Quem chega de motorhome não procura apenas um lugar para estacionar. Procura água, segurança, localização, regras claras e uma estrutura mínima que permita parar por alguns dias sem improviso. É justamente esse tipo de demanda que começa a colocar Marechal Cândido Rondon no radar de um turismo discreto, mas crescente nas estradas brasileiras: o dos viajantes sobre rodas.
Um vídeo publicado no TikTok pelo perfil Milhasemfamília ajuda a mostrar esse movimento. (Clique aqui) Hospedada com motorhome no Lago Municipal de Marechal Rondon, a viajante apresenta a estrutura encontrada no local e chama atenção para pontos práticos que fazem diferença para quem vive na estrada: ponto de água, espaço para parada, proximidade com a área central e um entorno que reúne pista de caminhada, gramados, árvores e até a presença de animais como pássaros, quatis e capivaras. A impressão transmitida no vídeo é direta: Marechal Rondon aparece como uma parada organizada e agradável para quem está em deslocamento.
Turismo crescente
A percepção encontra eco em quem conhece bem esse tipo de viagem. Morador de Marechal Rondon e adepto do motorhome, Daltro Fiori afirma que a adaptação da cidade acompanha um movimento observado em várias regiões do país. “Na verdade, muitas cidades no Brasil inteiro estão adequando espaços para receber esse pessoal”, relata.
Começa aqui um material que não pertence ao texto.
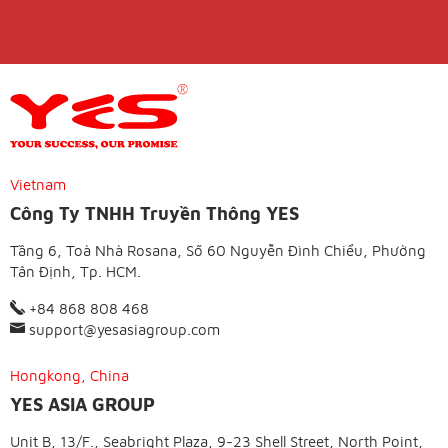
Vietnam
Công Ty TNHH Truyền Thông YES
Tầng 6, Toà Nhà Rosana, Số 60 Nguyễn Đình Chiểu, Phường
Tân Định, Tp. HCM.
+84 868 808 468
support@yesasiagroup.com
Hongkong, China
YES ASIA GROUP
Unit B, 13/F., Seabright Plaza, 9-23 Shell Street, North Point,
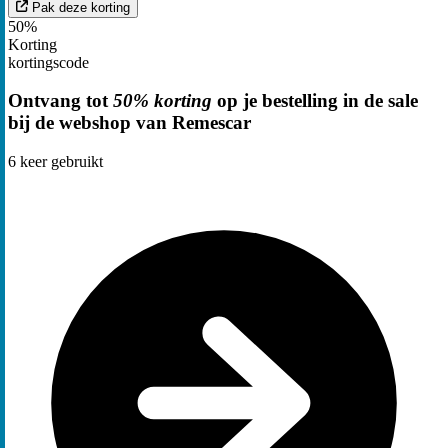
Pak deze korting
50%
Korting
kortingscode
Ontvang tot
50% korting
op je bestelling in de sale
bij de webshop van Remescar
6
keer gebruikt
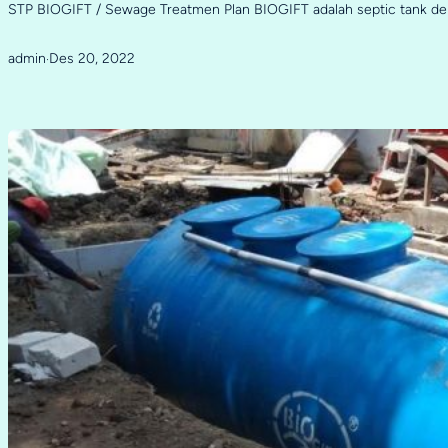
STP BIOGIFT / Sewage Treatmen Plan BIOGIFT adalah septic tank d
admin
Des 20, 2022
·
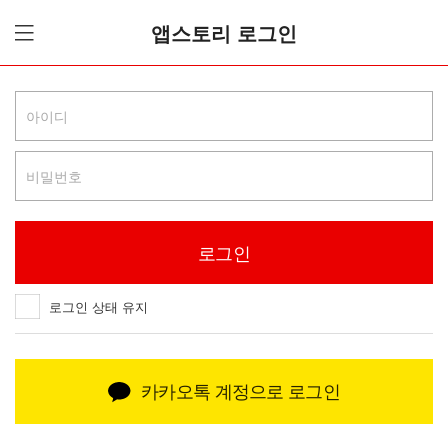
앱스토리 로그인
로그인 상태 유지
카카오톡 계정으로 로그인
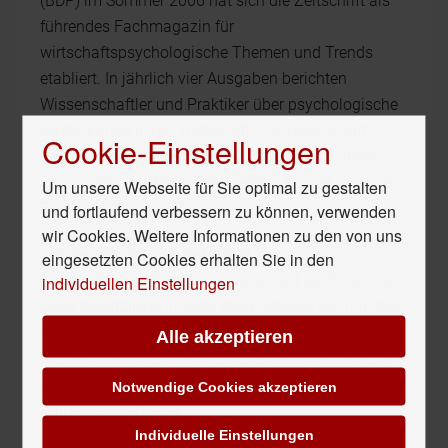
(BDP) im Sommer 2006 hat sich die Zeitschrift als
führendes Fachmagazin für
wirtschaftspsychologische Themen und Trends
etabliert. In jährlich vier Ausgaben berichten
Wissenschaftler und Praktiker über psychologische
Hintergründe in der Wirtschaft. Zur Leserschaft
Cookie-Einstellungen
zählen neben Wirtschaftspsychologen vor allem
Führungskräfte, Personalexperten, Trainer, Coaches,
Um unsere Webseite für Sie optimal zu gestalten
Berater und Unternehmer.
und fortlaufend verbessern zu können, verwenden
wir Cookies. Weitere Informationen zu den von uns
Auf der Website der Zeitschrift
eingesetzten Cookies erhalten Sie in den
(
www.wirtschaftspsychologie-aktuell.de
) finden die
individuellen Einstellungen
Leser zusätzliche Inhalte, etwa aktuelle Nachrichten
aus der Wirtschaftspsychologie, Hinweise auf neue
Alle akzeptieren
Studien oder auch die in 2012 eingeführte beliebte
Rubrik „Ärger des Monats" von Chefredakteurin
Notwendige Cookies akzeptieren
Bärbel Schwertfeger.
Individuelle Einstellungen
Segundo ele, a área próxima ao módulo esportivo, ao lado de onde tradicionalmente se instala o circo, também está sendo pensada para esse público.
“Parece que ali vai ser uma parada. O motorhomeiro chega de todo o Brasil, de onde vier, até do mundo inteiro. Já vi gente de outros países. Eles chegam, encostam, vai ter um QR Code, fazem o cadastro e daí ele pode ficar três dias”, diz.
Regras
No entendimento de Fiori, a regulamentação é o ponto que pode fazer a diferença para que a iniciativa funcione bem. “Vão regulamentar, vai ficar bom”, resume. Para ele, limitar o tempo de permanência é uma forma de garantir rotatividade e evitar distorções no uso do espaço público.
“Lá em Porto Mendes também tinha que fazer isso. Tem gente que fica três, quatro meses porque é tudo de graça. Infelizmente, tem os que se aproveitam. Mas, se ficar assim dois, três dias, sem pagar nada, fica bom. Se todas as cidades tivessem isso, o cara podia largar e viajar o mundo inteiro”, brinca.
A fala ajuda a colocar o tema em perspectiva. Em cidades turísticas, um dos principais desafios é justamente equilibrar hospitalidade e regra. O modelo de permanência curta tende a funcionar melhor porque amplia a rotatividade, evita ocupações prolongadas e permite que mais viajantes utilizem a estrutura. Para o município, isso representa circulação de pessoas e consumo distribuído em mercados, restaurantes, padarias, postos de combustíveis e comércio local.
Estrutura consolidada
No caso de Marechal Rondon, há ainda um componente estratégico. O município já tem em Porto Mendes um polo conhecido de lazer e turismo ligado ao lago de Itaipu. Em março desse ano, o distrito sediou o 5º Encontro de Motorhomes, promovido pela prefeitura. Isso cria uma combinação interessante entre dois perfis de parada: o viajante que busca apoio urbano, próximo do centro e de deslocamento fácil, e o turista que prefere permanecer em uma área mais voltada ao descanso e ao contato com a água.
Entra na rota
Marechal Rondon começa a compreender essa lógica. Ao investir em pontos de apoio e sinalizar uma possível regulamentação para a permanência desses veículos, o município se aproxima de uma tendência já visível em várias cidades brasileiras: a adaptação da estrutura pública para receber o turista sobre rodas sem improviso e sem desordem. No turismo sobre rodas, a cidade não entra na rota por acaso. Entra quando oferece condição de parada.